[Dataset entries]
------------------------------------------------
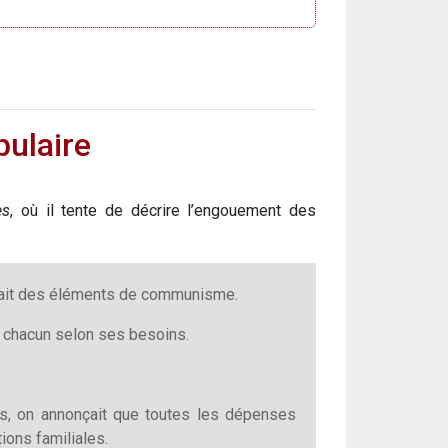
ulaire
es
, où il tente de décrire l’engouement des
uisait des éléments de communisme.
 à chacun selon ses besoins.
s, on annonçait que toutes les dépenses
tions familiales.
------------------------------------------------
■ REQUEST
A verbatim copy of every entry above, with no pictures, is the expected output.

■ EXPECTED ANSWER
ulaire
es
, où il tente de décrire l’engouement des
uisait des éléments de communisme.
 à chacun selon ses besoins.
s, on annonçait que toutes les dépenses
tions familiales.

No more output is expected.